Phasing out agricultural subsidies in rich nations would be an important part of tackling poverty in the world’s poorest ones. African countries are anxious to receive a positive response to a call made four years ago by a group of Sahel countries for a “Compensation Fund” to redress damage caused to cotton producing economies by the OECD subsidies.

While we acknowledge the important role of Bretton Woods Institutions, results will always take place at the country level and the countries themselves have to take the lead in advancing the reform agenda.

Lessons from DRC

When you elevated me to this Chair last year, you not only honored me personally, but you also honored my country, the Democratic Republic of the Congo. I would like to take this opportunity to share with you a lesson or two from my experience in managing a strong partnership that my country has built with the Bretton Woods Institutions in the last few years.

For a decade, my country was affected by armed conflicts and natural disasters, which led to millions of fatalities and enormous collateral damage. As was to be anticipated, political divisions and disastrous economic consequences ensued. In spite of these difficult conditions, the Government decided to adopt, with the IMF’s technical assistance, followed by the Bank’s financial support, a staff monitored program (SMP) aimed at breaking the long standing hyper-inflation cycle and introducing rigorous monetary and budgetary policies along with a set of first generation structural reforms.

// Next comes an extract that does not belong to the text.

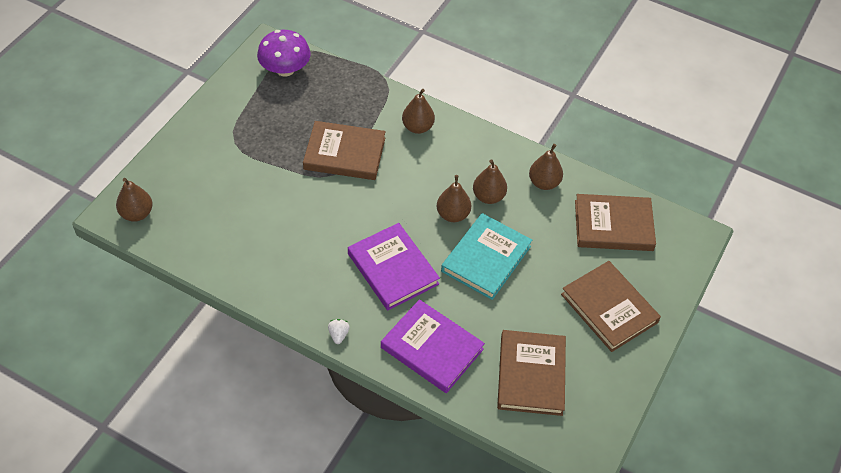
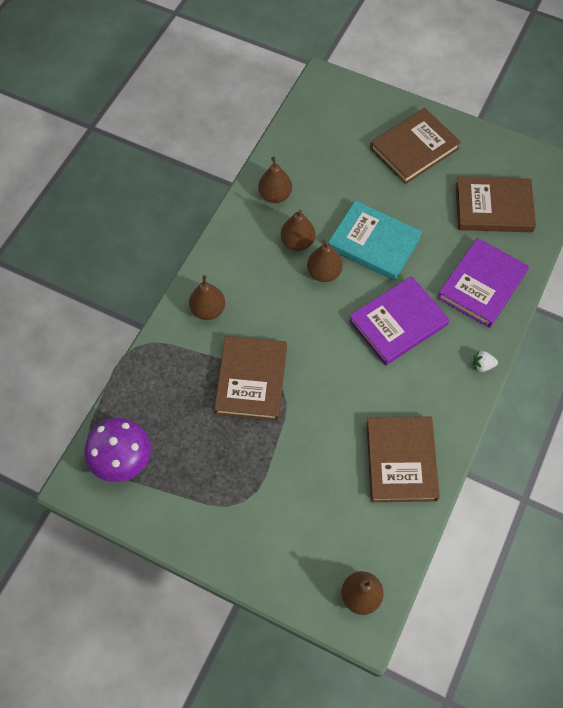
camera: 90 degrees left, 10 degrees up
brown book [575,194,656,251] -> brown book moved to [367,416,440,502]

The outcome was outstanding. The budget’s deficit, which varied between -3 and -7 percent of GDP during the 90s, turned into a surplus of 0.6 percent of GDP by 2001. Inflation dropped from 600 percent per annum through the 90s down to 135 percent in 2001 and to 16 percent in 2002. Real GDP growth reached 3 percent, turning positive for the first time in 10 years.

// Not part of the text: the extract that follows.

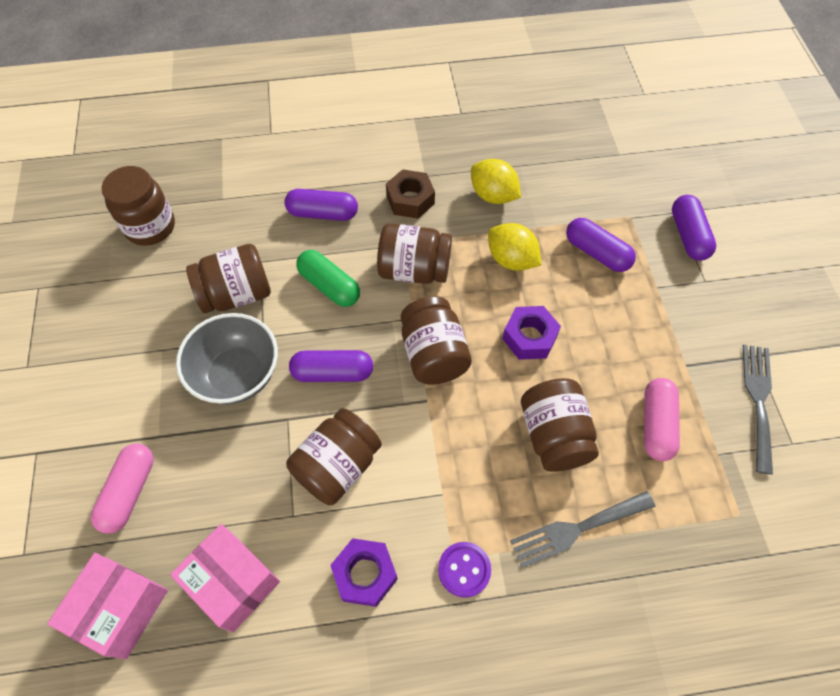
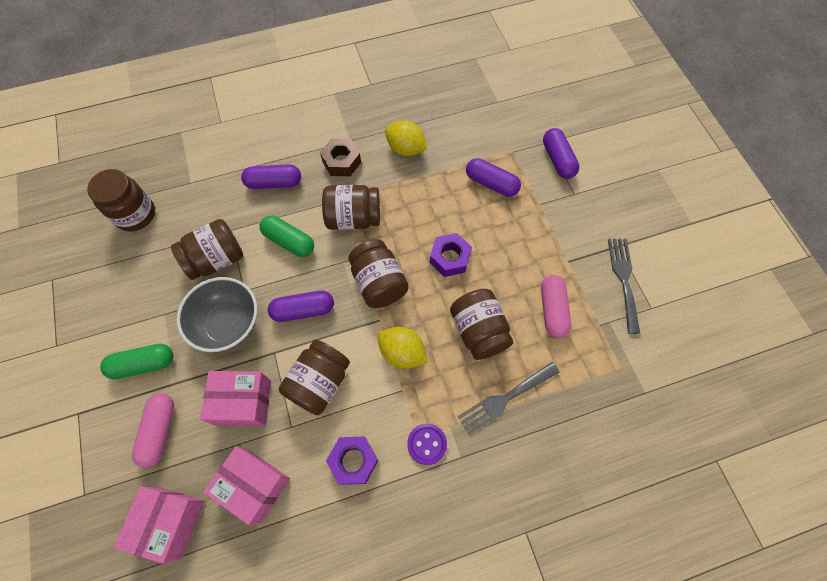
camera: 10 degrees left, 5 degrees up
yellow lemon [488,223,541,271] -> yellow lemon moved to [378,327,428,369]
none -> green capsule [100,344,173,379]
none -> pink box [200,371,271,426]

In June 2002 based on the success of the SMP, the country adopted a three-year economic growth and poverty reduction program. A year and a half later, DRC reached a Decision Point under the Heavily Indebted Poor Countries (HIPC) Initiative. As we speak today, the country is striving to finalize the Poverty Reduction Strategy Paper (PRSP) and is determined to move to the Completion Point by 2006.

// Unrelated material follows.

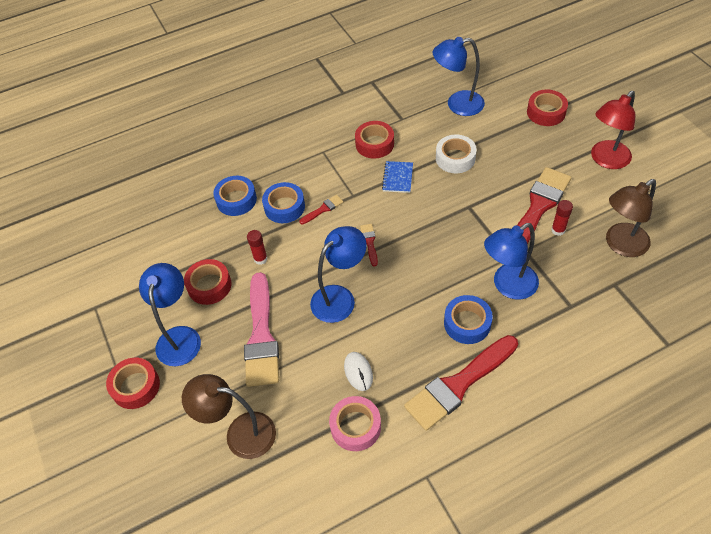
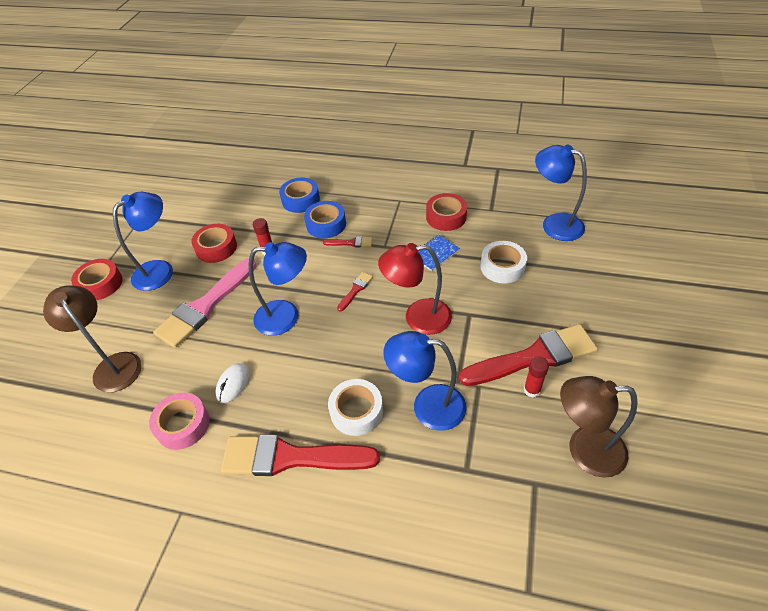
camera: 40 degrees right, 5 degrees down
blue tape [444,295,493,344] -> white tape [328,379,383,436]
red tape [527,90,568,126] -> none
red lamp [591,91,636,169] -> red lamp moved to [378,243,452,335]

In this regard, I just want to draw one or two lessons from my country’s experience. First, conflict affected countries are faced with a double challenge: the population lives in great misery and the state is almost nonexistent. The first order of business must therefore be the restoration of peace, within and outside the borders. This can only be achieved with the help of and under the leadership of the international community. A second lesson concerns the magnitude of aid and the quickness with which aid is delivered. The faster and the deeper aid is delivered the faster one can stop the deterioration in economic indicators and ultimately the faster poverty reduction can be achieved.

Third and last lesson, no program can be accomplished successfully in the absence of ownership of the program by the leadership and if certain norms of good governance and transparency are not met.


Those are the few thoughts I wanted to share with you on several important issues we are going to discuss, among others, in the course of our meetings—the global macroeconomic situation, trade, assistance to low-income countries, with special focus on Africa and lessons to be learned from specific country experience, as well the achievement of the Millennium Development Goals.

The international community set the stage by the endorsement of the Millennium Development Goals that pledged to substantially reduce poverty in the developing world by 2015. The leaders of developing countries have responded with an impressive commitment to pursue economic and political reforms. While bold statements have been made on both sides, the world is now expecting bold action.

Let us now turn to the work at hand. I hereby declare the 2005 Annual Meetings of the World Bank Group and the International Monetary Fund open.